Il centrodestra calabrese ha depositato in Consiglio regionale una nuova legge Omnibus con l’obiettivo di apportare modifiche a una serie di normative regionali. La proposta, firmata da diversi consiglieri, tocca temi delicati come la sanità, l’emergenza abitativa e il servizio idrico integrato. Non è la prima volta che l’opposizione critica la scelta di concentrare molteplici interventi in un unico testo legislativo, e polemiche sono attese anche in questa occasione, già a partire dalle commissioni.
Focus sulla sanità: commissari straordinari e accreditamenti
Il tema principale della proposta riguarda la sanità, a cui sono dedicati diversi articoli. In particolare, viene introdotta la possibilità di nominare un commissario straordinario per le Aziende sanitarie sciolte per mafia. Questa figura, selezionata tra professionisti di comprovata esperienza, sarà incaricata di guidare l’azienda per cinque anni dopo il termine del commissariamento. L’obiettivo è il recupero della reputazione delle strutture e la restaurazione della fiducia nelle istituzioni da parte della collettività.
Un altro aspetto rilevante riguarda gli accreditamenti istituzionali. La proposta prevede l’anticipazione del termine per il rinnovo degli accreditamenti al 31 dicembre 2024, in linea con la normativa nazionale, rispetto alla scadenza regionale precedentemente fissata al 31 marzo 2025. Inoltre, si propone una modifica alla legge che regola Azienda Zero, consentendo l’assunzione di risorse umane anche tramite mobilità da enti nazionali del servizio sanitario, non solo regionali, e l’avvio di concorsi senza dover espletare preliminarmente le procedure di mobilità interna.
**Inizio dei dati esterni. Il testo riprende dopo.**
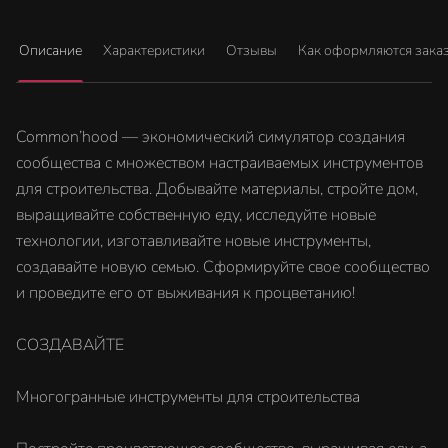
Описание
Характеристики
Отзывы
Как оформляются зака
Common’hood — экономический симулятор создания
сообщества с множеством настраиваемых инструментов
для строительства. Добывайте материалы, стройте дом,
выращивайте собственную еду, исследуйте новые
технологии, изготавливайте новые инструменты,
создавайте новую семью. Сформируйте свое сообщество
и проведите его от выживания к процветанию!
СОЗДАВАЙТЕ
Многогранные инструменты для строительства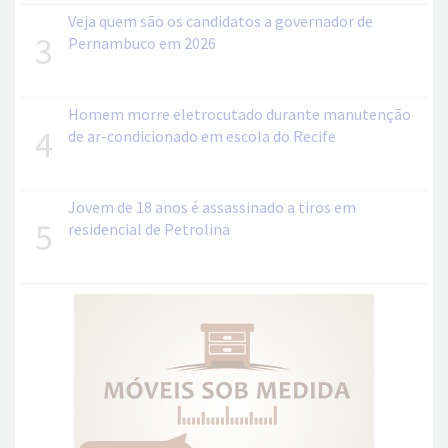
Veja quem são os candidatos a governador de
3
Pernambuco em 2026
Homem morre eletrocutado durante manutenção
4
de ar-condicionado em escola do Recife
Jovem de 18 anos é assassinado a tiros em
5
residencial de Petrolina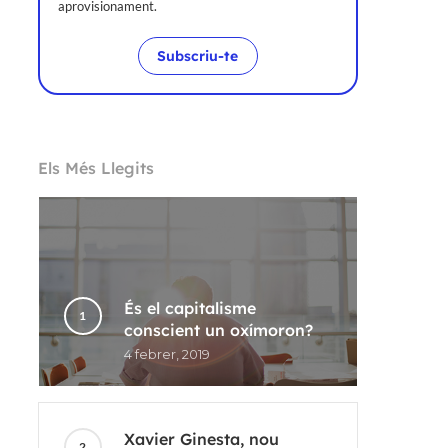
aprovisionament.
Subscriu-te
Els Més Llegits
És el capitalisme
conscient un oxímoron?
4 febrer, 2019
Xavier Ginesta, nou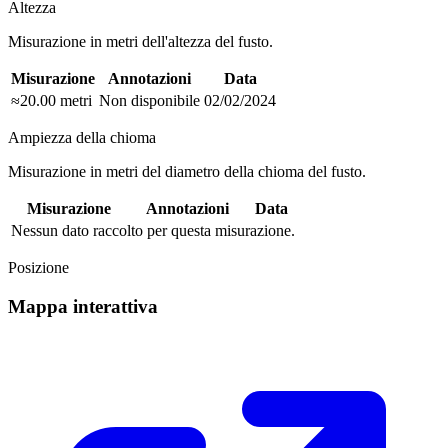
Altezza
Misurazione in metri dell'altezza del fusto.
Misurazione
Annotazioni
Data
≈20.00 metri
Non disponibile
02/02/2024
Ampiezza della chioma
Misurazione in metri del diametro della chioma del fusto.
Misurazione
Annotazioni
Data
Nessun dato raccolto per questa misurazione.
Posizione
Mappa interattiva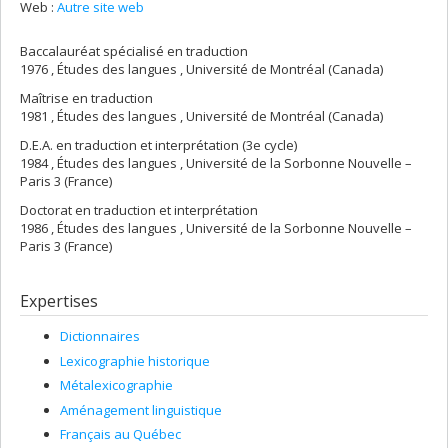
Web :
Autre site web
Baccalauréat spécialisé en traduction
1976 , Études des langues , Université de Montréal (Canada)
Maîtrise en traduction
1981 , Études des langues , Université de Montréal (Canada)
D.E.A. en traduction et interprétation (3e cycle)
1984 , Études des langues , Université de la Sorbonne Nouvelle –
Paris 3 (France)
Doctorat en traduction et interprétation
1986 , Études des langues , Université de la Sorbonne Nouvelle –
Paris 3 (France)
Expertises
Dictionnaires
Lexicographie historique
Métalexicographie
Aménagement linguistique
Français au Québec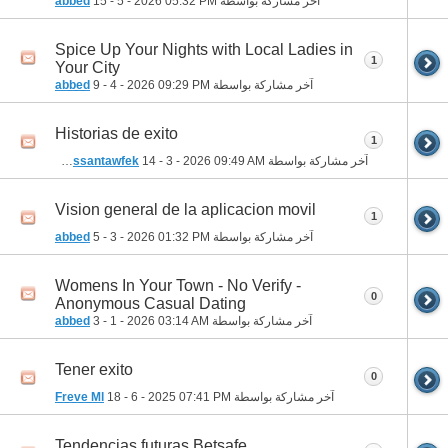
آخر مشاركة بواسطة
05:32 PM
15 - 5 - 2026
abbed
Spice Up Your Nights with Local Ladies in
1
Your City
آخر مشاركة بواسطة
09:29 PM
9 - 4 - 2026
abbed
Historias de exito
1
آخر مشاركة بواسطة
09:49 AM
14 - 3 - 2026
mohamedhassantawfek
Vision general de la aplicacion movil
1
آخر مشاركة بواسطة
01:32 PM
5 - 3 - 2026
abbed
Womens In Your Town - No Verify -
0
Anonymous Casual Dating
آخر مشاركة بواسطة
03:14 AM
3 - 1 - 2026
abbed
Tener exito
0
آخر مشاركة بواسطة
07:41 PM
18 - 6 - 2025
Freve Ml
Tendencias futuras Betsafe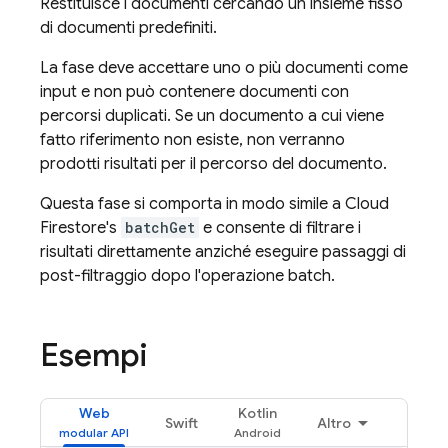
Restituisce i documenti cercando un insieme fisso
di documenti predefiniti.
La fase deve accettare uno o più documenti come
input e non può contenere documenti con
percorsi duplicati. Se un documento a cui viene
fatto riferimento non esiste, non verranno
prodotti risultati per il percorso del documento.
Questa fase si comporta in modo simile a
Cloud
Firestore
's
batchGet
e consente di filtrare i
risultati direttamente anziché eseguire passaggi di
post-filtraggio dopo l'operazione batch.
Esempi
Web
Kotlin
Swift
Altro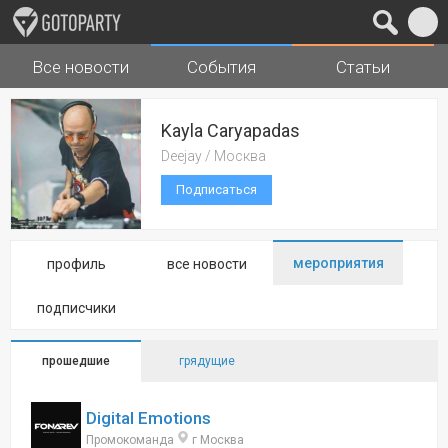
Все новости
События
Статьи
Города
Музыка
Kayla Caryapadas
Deejay / Москва
Подписаться
мероприятия
профиль
все новости
подписчики
прошедшие
грядущие
Digital Emotions
Промокоманда
г Москва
Emergenza abitativa e servizio idrico
Un altro capitolo della proposta riguarda l’emergenza abitativa. Si prevede il trasferimento di personale dal Corap (ente in liquidazione coatta amministrativa) alla Sorical, che viene designata come gestore unico del servizio idrico integrato. Inoltre, viene ampliata la competenza dell’Aterp (Azienda Territoriale per l’Edilizia Residenziale Pubblica), che potrà acquisire immobili per sviluppare progetti di housing sociale, specialmente in comuni ad alto rischio di emarginazione e conflitti sociali. Questo tipo di interventi mira a risolvere problematiche legate all’integrazione sociale, riducendo le tensioni nei territori più vulnerabili.
Un’altra novità per l’Aterp è l’integrazione della legge regionale sulla spending review, introducendo nuovi parametri per la gestione della spesa del personale, in linea con le esigenze di razionalizzazione delle risorse.
Obiettivi della legge Omnibus
Nella relazione introduttiva, i proponenti spiegano che l’obiettivo della legge Omnibus è quello di adeguare le normative regionali all’evoluzione del contesto politico-amministrativo, rispondendo anche alle prescrizioni del governo nazionale. La legge cerca di garantire una leale collaborazione tra Stato e Regioni e di fornire strumenti normativi efficaci per affrontare sfide urgenti, come la gestione delle aziende sanitarie, la crisi abitativa e l’efficienza del servizio idrico.
Questa proposta potrebbe segnare un importante passo avanti per la Calabria, ma come spesso accade con leggi così complesse e multifattoriali, non mancheranno le critiche e le discussioni sia all’interno del Consiglio regionale che tra i cittadini.